* Begin QUOTED PASSAGE *
Joe decided after his successful foray into track last spring that he would go out for cross-country this fall. A couple times during the summer, he received emails from his coaches encouraging training plans and providing workout schedules, emails which he deleted because denial ain’t just a river in Egypt. Once August hit after an entire summer of remaining exercise free, I suggested he do a few weeks of a Couch to 5K training app to dip his toes into the water again. Being a teenager dripping with disdain for anything requiring effort, he had less than zero interest in or enthusiasm for such an endeavor.

If there’s anything anyone who truly knows me knows about me, it’s that I don’t run. I think you should only run when you’re being chased by something bigger and heavier than you, like a large carnivore with sharp teeth or a runaway grand piano. While I have participated in a plethora of 5k events because I enjoy doing fun activities with people I like, I have not finished even one race where I ran the entire course because, as I mentioned, I don’t run. I. Don’t. Run. If you know anything else about me, though, it’s that I am doggedly determined once I set a goal. And this goal was to get Joe on his feet again.

To that end, being the super annoying mother I am, I downloaded the Couch to 5k app to my phone, waltzed into his room at 8 a.m. one oddly cool morning, tossed some socks and his running shoes onto his chest, and told him we would be leaving in 10 minutes. That was two weeks ago. I have been running with him every other day since then because it turns out I love complaining about running while running with Joe more than not running.

Today we were finishing up the last minute of our brisk-walk warm up when I noticed an elderly couple traveling side-by-side on the narrow path in front of us. He was moving along unsteadily with the aid of a cane while she held a walking stick in each hand to assist her. It was a bittersweet scene, at once a charming vision of long-term commitment to a life partner and yet a heartbreaking exhibition of the difficulty of aging. I couldn’t decide how I felt about it.

The gentleman heard us approaching, turned to verify our presence, and slowly moved behind his wife to allow us room to pass. Billie (our annoying, imaginary running coach) barked from my phone that it was time to jog. Joe sprinted off with his long, sixteen-year-old legs. I plodded along behind him and offered a polite greeting as I prepared to pass the couple. The gentleman replied in kind.

Then as I hit my stride next to them and began to leave them behind the way Joe had left me, she sighed and spoke.

“To be that young. Oh, to run again.” 

That hurt. I mentally clutched my heart with my hands.

We spend a lot of time bitching about what we must do. Our monkey minds run a non-stop chyron of obligations through our heads, preemptively sucking the joy out of doing. I’ve spent considerable time the last two weeks bitching about running, mainly while running. It didn’t make the running any easier.

Life is not about what you have to do. It’s about what you can do, even if you haven’t found your way to enjoying it yet.
* End QUOTED PASSAGE *
* Begin THE DATA *
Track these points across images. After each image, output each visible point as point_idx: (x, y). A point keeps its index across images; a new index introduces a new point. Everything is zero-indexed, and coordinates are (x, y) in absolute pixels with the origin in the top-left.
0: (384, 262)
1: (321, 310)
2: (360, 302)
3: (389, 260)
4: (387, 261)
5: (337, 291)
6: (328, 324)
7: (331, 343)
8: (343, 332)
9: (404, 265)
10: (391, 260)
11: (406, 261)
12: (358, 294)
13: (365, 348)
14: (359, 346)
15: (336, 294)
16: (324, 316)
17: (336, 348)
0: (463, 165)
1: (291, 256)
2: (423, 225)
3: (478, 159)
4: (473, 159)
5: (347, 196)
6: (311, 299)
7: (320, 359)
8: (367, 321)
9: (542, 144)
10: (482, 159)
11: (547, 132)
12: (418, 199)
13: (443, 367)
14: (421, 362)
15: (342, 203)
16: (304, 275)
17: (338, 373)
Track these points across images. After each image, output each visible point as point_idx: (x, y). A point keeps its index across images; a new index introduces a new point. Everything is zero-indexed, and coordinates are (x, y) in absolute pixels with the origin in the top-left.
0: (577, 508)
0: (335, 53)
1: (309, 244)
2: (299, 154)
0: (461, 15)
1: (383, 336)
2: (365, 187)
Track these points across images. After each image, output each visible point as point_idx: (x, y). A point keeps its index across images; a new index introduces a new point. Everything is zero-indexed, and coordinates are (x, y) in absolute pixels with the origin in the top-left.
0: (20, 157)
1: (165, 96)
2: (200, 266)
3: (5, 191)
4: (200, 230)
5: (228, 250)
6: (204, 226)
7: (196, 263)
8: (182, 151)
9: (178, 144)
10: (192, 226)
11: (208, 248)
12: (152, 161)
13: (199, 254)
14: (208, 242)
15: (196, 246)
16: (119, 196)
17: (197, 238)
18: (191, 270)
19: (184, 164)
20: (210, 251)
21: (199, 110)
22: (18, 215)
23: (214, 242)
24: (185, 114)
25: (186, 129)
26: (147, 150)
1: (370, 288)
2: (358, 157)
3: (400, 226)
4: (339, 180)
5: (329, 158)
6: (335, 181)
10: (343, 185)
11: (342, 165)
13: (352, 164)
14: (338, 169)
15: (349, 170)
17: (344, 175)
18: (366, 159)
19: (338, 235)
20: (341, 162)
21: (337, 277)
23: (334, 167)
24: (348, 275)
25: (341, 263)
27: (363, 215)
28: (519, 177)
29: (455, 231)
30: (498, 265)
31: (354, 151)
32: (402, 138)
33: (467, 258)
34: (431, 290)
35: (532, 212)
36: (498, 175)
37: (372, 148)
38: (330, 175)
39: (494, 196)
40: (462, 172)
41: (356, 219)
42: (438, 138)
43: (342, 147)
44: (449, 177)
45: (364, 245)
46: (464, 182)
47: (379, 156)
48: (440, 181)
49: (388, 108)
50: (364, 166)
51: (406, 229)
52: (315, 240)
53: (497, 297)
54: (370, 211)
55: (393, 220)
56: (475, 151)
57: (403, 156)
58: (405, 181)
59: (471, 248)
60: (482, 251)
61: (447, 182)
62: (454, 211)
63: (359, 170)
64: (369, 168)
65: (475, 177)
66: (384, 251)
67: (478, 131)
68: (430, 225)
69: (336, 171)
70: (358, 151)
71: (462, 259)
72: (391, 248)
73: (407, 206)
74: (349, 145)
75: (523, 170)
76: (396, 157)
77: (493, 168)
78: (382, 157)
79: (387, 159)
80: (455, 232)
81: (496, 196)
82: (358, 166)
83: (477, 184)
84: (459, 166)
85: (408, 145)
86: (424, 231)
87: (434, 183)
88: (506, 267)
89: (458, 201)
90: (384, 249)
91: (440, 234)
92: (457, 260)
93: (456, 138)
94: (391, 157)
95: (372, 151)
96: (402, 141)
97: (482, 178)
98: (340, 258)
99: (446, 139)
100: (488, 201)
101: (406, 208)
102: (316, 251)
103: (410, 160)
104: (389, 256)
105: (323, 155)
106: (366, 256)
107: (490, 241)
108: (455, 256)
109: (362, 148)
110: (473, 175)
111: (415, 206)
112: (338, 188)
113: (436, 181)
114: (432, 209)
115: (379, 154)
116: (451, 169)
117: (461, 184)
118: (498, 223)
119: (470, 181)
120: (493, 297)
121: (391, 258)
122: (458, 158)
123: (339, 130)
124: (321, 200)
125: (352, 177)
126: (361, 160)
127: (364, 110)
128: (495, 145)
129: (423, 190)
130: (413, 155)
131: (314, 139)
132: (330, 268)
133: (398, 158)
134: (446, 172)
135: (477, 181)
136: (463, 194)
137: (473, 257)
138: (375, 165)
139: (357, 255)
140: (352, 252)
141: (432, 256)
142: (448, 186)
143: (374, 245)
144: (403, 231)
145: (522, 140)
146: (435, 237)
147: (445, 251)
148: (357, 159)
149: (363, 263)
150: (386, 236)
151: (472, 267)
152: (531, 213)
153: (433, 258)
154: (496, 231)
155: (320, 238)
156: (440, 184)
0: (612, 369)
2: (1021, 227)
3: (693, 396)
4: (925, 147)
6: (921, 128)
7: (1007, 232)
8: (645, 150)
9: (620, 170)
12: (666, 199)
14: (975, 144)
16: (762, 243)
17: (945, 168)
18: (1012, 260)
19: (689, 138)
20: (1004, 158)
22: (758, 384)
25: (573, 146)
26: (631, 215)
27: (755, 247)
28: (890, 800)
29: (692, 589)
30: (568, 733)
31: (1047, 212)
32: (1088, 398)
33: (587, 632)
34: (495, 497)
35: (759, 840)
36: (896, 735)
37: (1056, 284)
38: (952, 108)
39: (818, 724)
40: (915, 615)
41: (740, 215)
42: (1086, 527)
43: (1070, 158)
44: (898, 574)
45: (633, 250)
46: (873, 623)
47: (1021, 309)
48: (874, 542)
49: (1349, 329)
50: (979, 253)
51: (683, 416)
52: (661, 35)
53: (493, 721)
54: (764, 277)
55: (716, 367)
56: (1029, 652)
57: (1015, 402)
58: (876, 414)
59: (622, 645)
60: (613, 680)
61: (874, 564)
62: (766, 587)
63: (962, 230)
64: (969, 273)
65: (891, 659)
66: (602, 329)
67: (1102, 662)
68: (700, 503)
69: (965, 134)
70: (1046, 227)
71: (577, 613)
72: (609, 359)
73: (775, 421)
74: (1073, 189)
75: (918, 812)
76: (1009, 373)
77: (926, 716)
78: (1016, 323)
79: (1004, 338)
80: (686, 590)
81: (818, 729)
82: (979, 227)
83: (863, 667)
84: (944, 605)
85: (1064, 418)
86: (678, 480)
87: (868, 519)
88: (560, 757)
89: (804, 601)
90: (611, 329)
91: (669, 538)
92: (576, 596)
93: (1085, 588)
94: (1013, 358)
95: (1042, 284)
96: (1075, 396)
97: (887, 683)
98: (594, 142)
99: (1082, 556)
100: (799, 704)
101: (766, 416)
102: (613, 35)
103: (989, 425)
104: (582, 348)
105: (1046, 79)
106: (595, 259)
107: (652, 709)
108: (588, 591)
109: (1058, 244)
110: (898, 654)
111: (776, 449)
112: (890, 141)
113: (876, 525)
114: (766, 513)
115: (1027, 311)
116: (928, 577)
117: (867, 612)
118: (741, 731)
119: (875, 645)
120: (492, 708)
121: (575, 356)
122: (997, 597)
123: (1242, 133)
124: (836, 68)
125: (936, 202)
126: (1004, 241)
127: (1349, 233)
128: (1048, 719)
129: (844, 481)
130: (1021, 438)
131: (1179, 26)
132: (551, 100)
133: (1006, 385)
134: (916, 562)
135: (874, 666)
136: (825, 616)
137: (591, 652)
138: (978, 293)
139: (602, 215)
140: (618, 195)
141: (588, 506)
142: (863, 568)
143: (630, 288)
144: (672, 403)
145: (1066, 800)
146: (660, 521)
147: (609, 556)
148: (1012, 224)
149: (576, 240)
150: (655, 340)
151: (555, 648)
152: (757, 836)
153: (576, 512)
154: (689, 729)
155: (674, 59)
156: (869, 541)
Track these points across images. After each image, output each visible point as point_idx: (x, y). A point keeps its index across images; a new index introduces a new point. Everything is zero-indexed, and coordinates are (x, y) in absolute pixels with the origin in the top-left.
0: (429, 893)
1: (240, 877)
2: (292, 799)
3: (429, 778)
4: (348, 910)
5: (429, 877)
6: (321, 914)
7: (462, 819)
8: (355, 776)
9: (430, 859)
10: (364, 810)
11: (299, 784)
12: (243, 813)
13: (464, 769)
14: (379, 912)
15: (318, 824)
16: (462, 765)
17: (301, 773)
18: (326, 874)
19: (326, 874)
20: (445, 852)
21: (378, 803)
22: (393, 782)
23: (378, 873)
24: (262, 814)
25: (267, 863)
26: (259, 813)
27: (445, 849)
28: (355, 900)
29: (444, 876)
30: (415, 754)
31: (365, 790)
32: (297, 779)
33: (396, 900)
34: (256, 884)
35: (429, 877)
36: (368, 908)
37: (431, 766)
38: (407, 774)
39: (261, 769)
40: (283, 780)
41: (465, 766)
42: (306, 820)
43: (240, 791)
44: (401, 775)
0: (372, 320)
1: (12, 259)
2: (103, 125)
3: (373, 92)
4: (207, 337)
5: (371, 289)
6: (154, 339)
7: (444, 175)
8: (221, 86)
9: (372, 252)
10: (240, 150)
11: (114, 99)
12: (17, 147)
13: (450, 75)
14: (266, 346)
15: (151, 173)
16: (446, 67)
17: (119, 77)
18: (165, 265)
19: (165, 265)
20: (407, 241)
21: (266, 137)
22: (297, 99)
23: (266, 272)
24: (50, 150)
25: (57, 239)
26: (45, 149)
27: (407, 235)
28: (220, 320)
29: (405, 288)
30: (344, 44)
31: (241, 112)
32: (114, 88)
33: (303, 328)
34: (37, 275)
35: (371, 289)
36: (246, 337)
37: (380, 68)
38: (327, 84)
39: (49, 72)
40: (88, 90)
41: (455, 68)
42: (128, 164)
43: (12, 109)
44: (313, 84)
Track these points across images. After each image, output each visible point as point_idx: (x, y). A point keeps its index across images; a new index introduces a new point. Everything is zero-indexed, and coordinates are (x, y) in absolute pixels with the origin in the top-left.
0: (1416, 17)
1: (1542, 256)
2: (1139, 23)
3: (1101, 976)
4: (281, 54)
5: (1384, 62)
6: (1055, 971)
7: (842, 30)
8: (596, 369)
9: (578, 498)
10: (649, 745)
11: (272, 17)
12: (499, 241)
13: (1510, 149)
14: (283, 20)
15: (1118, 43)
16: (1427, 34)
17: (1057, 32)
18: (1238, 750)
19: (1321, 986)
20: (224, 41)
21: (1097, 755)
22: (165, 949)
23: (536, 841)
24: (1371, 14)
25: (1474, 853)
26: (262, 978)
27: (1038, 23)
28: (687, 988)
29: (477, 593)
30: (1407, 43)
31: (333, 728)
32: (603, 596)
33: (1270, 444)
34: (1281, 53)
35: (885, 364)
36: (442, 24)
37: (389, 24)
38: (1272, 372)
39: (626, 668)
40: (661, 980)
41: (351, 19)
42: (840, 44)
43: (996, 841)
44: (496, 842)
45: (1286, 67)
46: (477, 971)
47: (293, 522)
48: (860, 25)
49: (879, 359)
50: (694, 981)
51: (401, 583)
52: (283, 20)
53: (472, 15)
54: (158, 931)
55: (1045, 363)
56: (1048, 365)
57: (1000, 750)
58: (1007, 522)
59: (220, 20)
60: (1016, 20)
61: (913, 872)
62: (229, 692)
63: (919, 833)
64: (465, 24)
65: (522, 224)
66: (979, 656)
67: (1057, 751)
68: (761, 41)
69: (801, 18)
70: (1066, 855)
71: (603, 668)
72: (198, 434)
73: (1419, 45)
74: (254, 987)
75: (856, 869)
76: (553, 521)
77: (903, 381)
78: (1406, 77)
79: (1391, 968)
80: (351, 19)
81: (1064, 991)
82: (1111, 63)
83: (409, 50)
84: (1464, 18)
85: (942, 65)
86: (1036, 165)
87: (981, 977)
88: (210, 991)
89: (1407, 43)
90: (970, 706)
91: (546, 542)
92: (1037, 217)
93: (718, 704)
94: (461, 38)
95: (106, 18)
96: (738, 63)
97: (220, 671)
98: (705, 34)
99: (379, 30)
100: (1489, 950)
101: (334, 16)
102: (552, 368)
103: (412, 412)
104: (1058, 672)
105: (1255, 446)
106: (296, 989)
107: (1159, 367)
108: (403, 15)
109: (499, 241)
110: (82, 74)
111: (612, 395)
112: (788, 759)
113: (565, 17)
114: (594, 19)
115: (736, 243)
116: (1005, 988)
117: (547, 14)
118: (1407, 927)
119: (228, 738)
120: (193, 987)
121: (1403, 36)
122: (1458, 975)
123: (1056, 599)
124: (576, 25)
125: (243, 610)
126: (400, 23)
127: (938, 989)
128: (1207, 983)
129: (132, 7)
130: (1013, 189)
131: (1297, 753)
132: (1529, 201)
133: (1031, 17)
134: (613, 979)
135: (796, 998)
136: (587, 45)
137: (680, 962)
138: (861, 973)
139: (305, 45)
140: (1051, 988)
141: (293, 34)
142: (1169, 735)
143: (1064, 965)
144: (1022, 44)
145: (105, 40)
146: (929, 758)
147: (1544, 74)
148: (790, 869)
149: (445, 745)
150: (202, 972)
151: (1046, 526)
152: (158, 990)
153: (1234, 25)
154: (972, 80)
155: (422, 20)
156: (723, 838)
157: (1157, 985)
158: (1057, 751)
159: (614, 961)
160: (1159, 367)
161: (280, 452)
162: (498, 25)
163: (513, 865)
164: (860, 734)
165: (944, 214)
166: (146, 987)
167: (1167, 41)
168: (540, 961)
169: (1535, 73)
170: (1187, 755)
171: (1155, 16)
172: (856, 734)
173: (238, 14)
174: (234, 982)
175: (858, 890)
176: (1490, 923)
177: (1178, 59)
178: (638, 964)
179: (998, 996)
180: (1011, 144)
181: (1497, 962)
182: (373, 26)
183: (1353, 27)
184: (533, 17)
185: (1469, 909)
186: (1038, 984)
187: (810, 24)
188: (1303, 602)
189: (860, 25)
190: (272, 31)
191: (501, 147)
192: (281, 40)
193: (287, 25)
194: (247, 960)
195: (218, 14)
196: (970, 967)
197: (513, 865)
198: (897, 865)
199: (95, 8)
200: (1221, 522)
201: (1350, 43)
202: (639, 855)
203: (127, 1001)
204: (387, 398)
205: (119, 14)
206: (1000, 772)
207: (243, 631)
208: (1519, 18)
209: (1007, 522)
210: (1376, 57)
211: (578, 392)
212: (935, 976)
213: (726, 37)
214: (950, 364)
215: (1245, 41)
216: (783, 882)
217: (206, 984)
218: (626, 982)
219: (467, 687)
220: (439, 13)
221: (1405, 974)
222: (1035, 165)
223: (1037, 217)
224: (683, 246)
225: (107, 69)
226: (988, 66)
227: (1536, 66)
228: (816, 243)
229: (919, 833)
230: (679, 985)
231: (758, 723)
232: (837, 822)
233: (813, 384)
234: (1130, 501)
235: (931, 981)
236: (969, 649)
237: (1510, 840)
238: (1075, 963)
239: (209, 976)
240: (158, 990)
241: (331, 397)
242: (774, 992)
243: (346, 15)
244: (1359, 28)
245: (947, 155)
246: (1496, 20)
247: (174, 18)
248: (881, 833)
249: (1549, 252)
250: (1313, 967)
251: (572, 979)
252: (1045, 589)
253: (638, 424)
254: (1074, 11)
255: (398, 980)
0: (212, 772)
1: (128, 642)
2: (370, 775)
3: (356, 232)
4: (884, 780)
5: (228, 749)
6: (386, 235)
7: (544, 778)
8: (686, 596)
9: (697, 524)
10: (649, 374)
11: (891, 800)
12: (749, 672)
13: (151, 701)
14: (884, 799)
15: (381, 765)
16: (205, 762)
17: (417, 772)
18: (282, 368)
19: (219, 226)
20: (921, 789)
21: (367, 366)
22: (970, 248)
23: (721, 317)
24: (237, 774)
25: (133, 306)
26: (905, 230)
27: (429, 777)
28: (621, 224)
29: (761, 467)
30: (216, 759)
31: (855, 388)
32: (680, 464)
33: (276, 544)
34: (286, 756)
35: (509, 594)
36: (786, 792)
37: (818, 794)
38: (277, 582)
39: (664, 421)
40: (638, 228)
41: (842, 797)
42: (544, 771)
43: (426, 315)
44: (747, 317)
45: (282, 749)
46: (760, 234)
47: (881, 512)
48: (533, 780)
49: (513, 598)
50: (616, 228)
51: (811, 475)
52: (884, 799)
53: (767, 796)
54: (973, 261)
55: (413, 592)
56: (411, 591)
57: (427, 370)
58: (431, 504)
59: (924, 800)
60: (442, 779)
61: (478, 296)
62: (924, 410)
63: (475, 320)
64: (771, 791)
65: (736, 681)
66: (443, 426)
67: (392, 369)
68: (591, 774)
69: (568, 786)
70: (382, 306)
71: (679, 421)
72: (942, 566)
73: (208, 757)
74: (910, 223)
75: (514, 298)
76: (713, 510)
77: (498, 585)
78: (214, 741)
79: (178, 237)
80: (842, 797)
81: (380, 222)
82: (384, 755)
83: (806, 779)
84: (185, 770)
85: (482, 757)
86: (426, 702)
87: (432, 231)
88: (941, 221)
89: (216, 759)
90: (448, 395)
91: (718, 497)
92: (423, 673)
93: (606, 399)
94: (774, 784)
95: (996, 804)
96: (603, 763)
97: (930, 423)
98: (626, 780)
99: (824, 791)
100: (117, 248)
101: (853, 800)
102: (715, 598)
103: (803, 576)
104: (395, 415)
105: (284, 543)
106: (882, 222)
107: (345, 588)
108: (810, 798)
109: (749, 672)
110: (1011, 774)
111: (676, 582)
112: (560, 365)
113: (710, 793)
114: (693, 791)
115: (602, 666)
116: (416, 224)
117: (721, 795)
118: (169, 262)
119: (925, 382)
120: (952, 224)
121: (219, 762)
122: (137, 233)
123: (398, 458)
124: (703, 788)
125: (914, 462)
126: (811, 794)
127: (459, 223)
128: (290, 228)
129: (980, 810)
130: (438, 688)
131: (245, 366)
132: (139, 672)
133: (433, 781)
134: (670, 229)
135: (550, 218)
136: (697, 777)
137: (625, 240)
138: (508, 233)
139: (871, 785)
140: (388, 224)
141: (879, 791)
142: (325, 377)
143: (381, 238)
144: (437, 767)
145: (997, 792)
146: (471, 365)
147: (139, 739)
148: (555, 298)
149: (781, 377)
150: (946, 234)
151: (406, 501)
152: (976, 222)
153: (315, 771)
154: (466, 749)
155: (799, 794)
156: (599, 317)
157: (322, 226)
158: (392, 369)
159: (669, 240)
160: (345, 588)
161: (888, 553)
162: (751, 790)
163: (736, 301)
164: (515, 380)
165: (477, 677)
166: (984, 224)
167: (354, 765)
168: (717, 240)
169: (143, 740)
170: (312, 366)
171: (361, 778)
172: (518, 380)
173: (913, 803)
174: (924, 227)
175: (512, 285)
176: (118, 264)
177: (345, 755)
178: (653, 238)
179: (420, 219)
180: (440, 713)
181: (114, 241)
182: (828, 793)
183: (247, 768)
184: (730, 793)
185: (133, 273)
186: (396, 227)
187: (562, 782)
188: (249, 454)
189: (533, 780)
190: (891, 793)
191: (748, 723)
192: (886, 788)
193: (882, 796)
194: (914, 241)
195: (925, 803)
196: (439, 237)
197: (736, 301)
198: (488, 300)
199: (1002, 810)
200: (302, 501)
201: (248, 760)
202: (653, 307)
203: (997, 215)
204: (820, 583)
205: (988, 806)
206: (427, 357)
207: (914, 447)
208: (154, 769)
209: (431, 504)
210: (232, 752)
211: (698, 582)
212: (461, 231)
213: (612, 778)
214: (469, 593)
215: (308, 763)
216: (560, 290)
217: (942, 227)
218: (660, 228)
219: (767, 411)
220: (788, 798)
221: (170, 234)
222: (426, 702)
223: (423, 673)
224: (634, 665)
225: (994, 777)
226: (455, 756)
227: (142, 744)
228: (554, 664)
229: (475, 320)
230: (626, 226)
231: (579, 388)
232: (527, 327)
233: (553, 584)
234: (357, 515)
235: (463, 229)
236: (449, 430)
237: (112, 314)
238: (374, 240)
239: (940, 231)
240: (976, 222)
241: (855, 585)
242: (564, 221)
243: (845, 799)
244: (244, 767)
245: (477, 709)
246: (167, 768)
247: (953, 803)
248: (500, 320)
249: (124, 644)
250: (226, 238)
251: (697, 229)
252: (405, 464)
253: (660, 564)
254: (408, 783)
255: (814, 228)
* End THE DATA *
TASKS TO CARRY OUT ::
[a] In the running essay, what did the elderly woman say as the writer passed her on the path?
[b] Copy the lines of the records verbatim, beginning at the line that contains "27: (363, 215)" and stopping after the line that contains "153: (433, 258)".
The records bear no relation to the essay.

OUTPUTS IN ORDER ::
[a] She said, “To be that young. Oh, to run again.”

[b]
27: (363, 215)
28: (519, 177)
29: (455, 231)
30: (498, 265)
31: (354, 151)
32: (402, 138)
33: (467, 258)
34: (431, 290)
35: (532, 212)
36: (498, 175)
37: (372, 148)
38: (330, 175)
39: (494, 196)
40: (462, 172)
41: (356, 219)
42: (438, 138)
43: (342, 147)
44: (449, 177)
45: (364, 245)
46: (464, 182)
47: (379, 156)
48: (440, 181)
49: (388, 108)
50: (364, 166)
51: (406, 229)
52: (315, 240)
53: (497, 297)
54: (370, 211)
55: (393, 220)
56: (475, 151)
57: (403, 156)
58: (405, 181)
59: (471, 248)
60: (482, 251)
61: (447, 182)
62: (454, 211)
63: (359, 170)
64: (369, 168)
65: (475, 177)
66: (384, 251)
67: (478, 131)
68: (430, 225)
69: (336, 171)
70: (358, 151)
71: (462, 259)
72: (391, 248)
73: (407, 206)
74: (349, 145)
75: (523, 170)
76: (396, 157)
77: (493, 168)
78: (382, 157)
79: (387, 159)
80: (455, 232)
81: (496, 196)
82: (358, 166)
83: (477, 184)
84: (459, 166)
85: (408, 145)
86: (424, 231)
87: (434, 183)
88: (506, 267)
89: (458, 201)
90: (384, 249)
91: (440, 234)
92: (457, 260)
93: (456, 138)
94: (391, 157)
95: (372, 151)
96: (402, 141)
97: (482, 178)
98: (340, 258)
99: (446, 139)
100: (488, 201)
101: (406, 208)
102: (316, 251)
103: (410, 160)
104: (389, 256)
105: (323, 155)
106: (366, 256)
107: (490, 241)
108: (455, 256)
109: (362, 148)
110: (473, 175)
111: (415, 206)
112: (338, 188)
113: (436, 181)
114: (432, 209)
115: (379, 154)
116: (451, 169)
117: (461, 184)
118: (498, 223)
119: (470, 181)
120: (493, 297)
121: (391, 258)
122: (458, 158)
123: (339, 130)
124: (321, 200)
125: (352, 177)
126: (361, 160)
127: (364, 110)
128: (495, 145)
129: (423, 190)
130: (413, 155)
131: (314, 139)
132: (330, 268)
133: (398, 158)
134: (446, 172)
135: (477, 181)
136: (463, 194)
137: (473, 257)
138: (375, 165)
139: (357, 255)
140: (352, 252)
141: (432, 256)
142: (448, 186)
143: (374, 245)
144: (403, 231)
145: (522, 140)
146: (435, 237)
147: (445, 251)
148: (357, 159)
149: (363, 263)
150: (386, 236)
151: (472, 267)
152: (531, 213)
153: (433, 258)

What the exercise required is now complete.